Abstract

AbstractPancreatic ductal adenocarcinoma (PDAC) can be divided into four groups: (1) resectable, (2) borderline, (3) locally advanced, and (4) disseminated. Resection followed by adjuvant chemotherapy remains the standard of care for resectable PDAC. All patients with resected PDAC should be offered six months of adjuvant chemotherapy in the absence of contraindications. The modified FOLFIRINOX (mFOLFIRINOX) is preferred in the absence of concerns for toxicity or tolerance. Alternatively, combination therapy with gemcitabine and capecitabine, monotherapy with gemcitabine alone or (Fluorouracil) plus folinic acid can be offered as adjuvant chemotherapy. Recently, there has been increasing interest in neoadjuvant treatment due to the inability of some patients from adjuvant chemotherapy and the possibility of early micrometastasis even in resectable and borderline resectable PDAC. Patients at high risk for positive surgical margins are not considered to be good candidates for an upfront resection but may be potentially downstaged and safely resected following neoadjuvant therapy. Recent clinical trials suggested that neoadjuvant chemotherapy with FOLFIRINOX, gemcitabine plus nanoparticle albumin-bound paclitaxel (nab-paclitaxel), and S-1 might be useful. However, future confirmative prospective studies are required. Unfortunately, most PDAC patients are metastatic at their diagnosis.

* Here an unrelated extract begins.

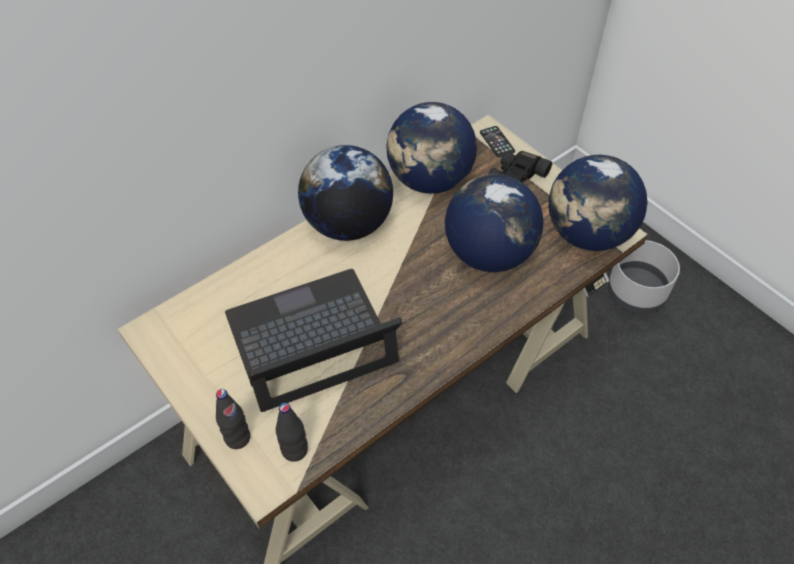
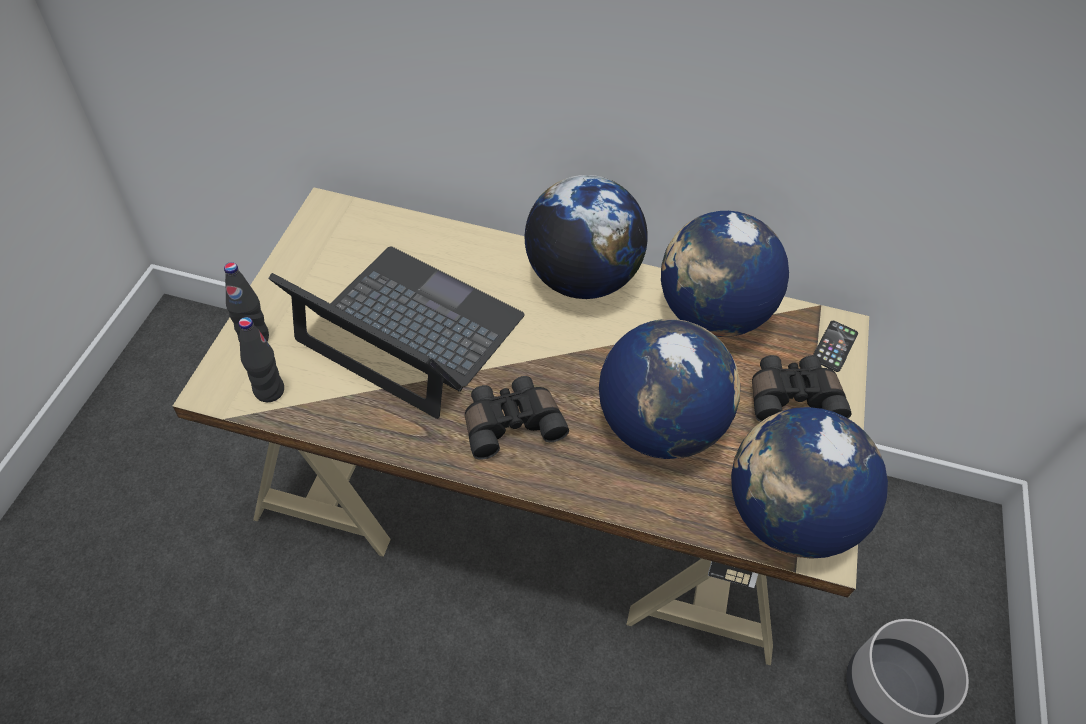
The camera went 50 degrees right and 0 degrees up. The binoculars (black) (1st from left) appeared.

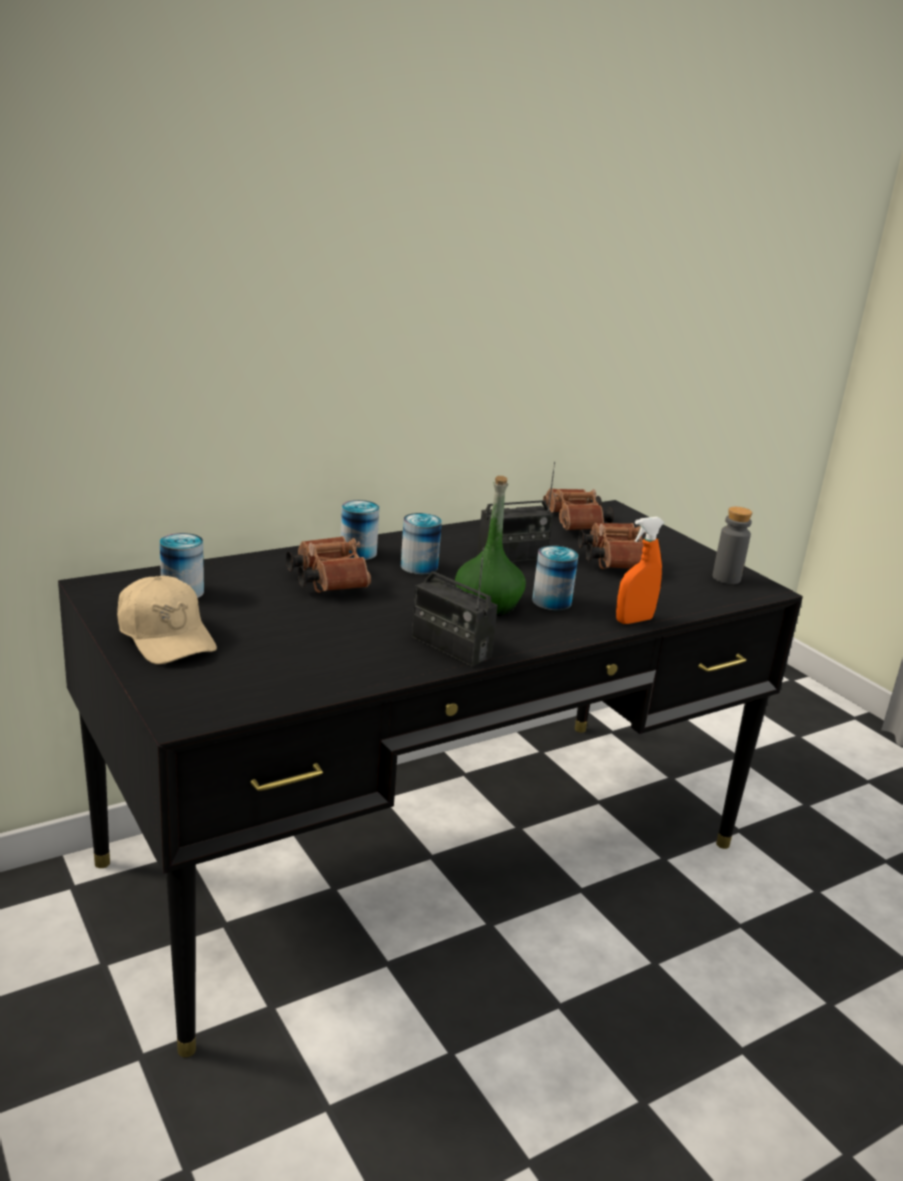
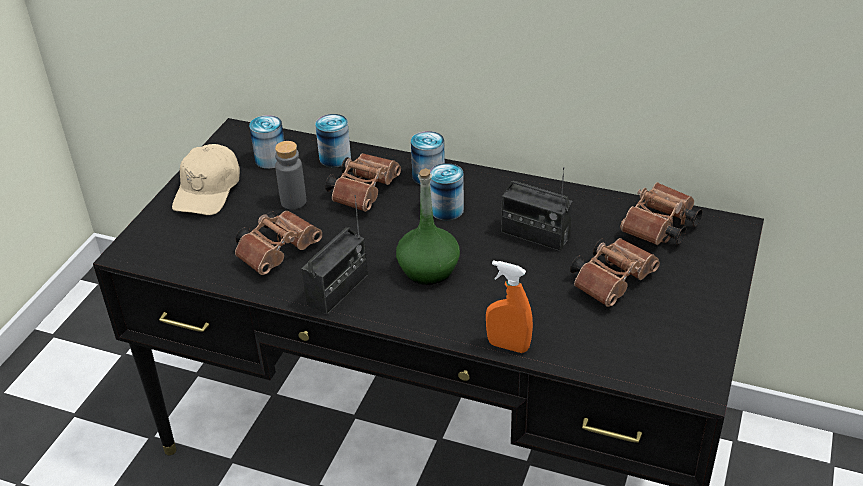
The camera went 55 degrees right and 15 degrees up. The binoculars (brown) (1st from left) appeared. The bottle (greyish) moved. The radio set (1st from left) turned 150 degrees counterclockwise. The can (4th from left in the first image) moved.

FOLFIRINOX and gemcitabine plus nab-paclitaxel are the first recommended chemotherapeutic drugs. FOLFIRINOX and gemcitabine plus nab-paclitaxel combination therapy has shown remarkable effects in patients with advanced PDAC with relatively good systemic conditions, bringing new hope in the treatment of advanced PDAC. In addition, new targeted treatments and immune treatments using cancer cell-specific targets, and new treatments for desmoplastic characteristics of PDAC tissues are being attempted.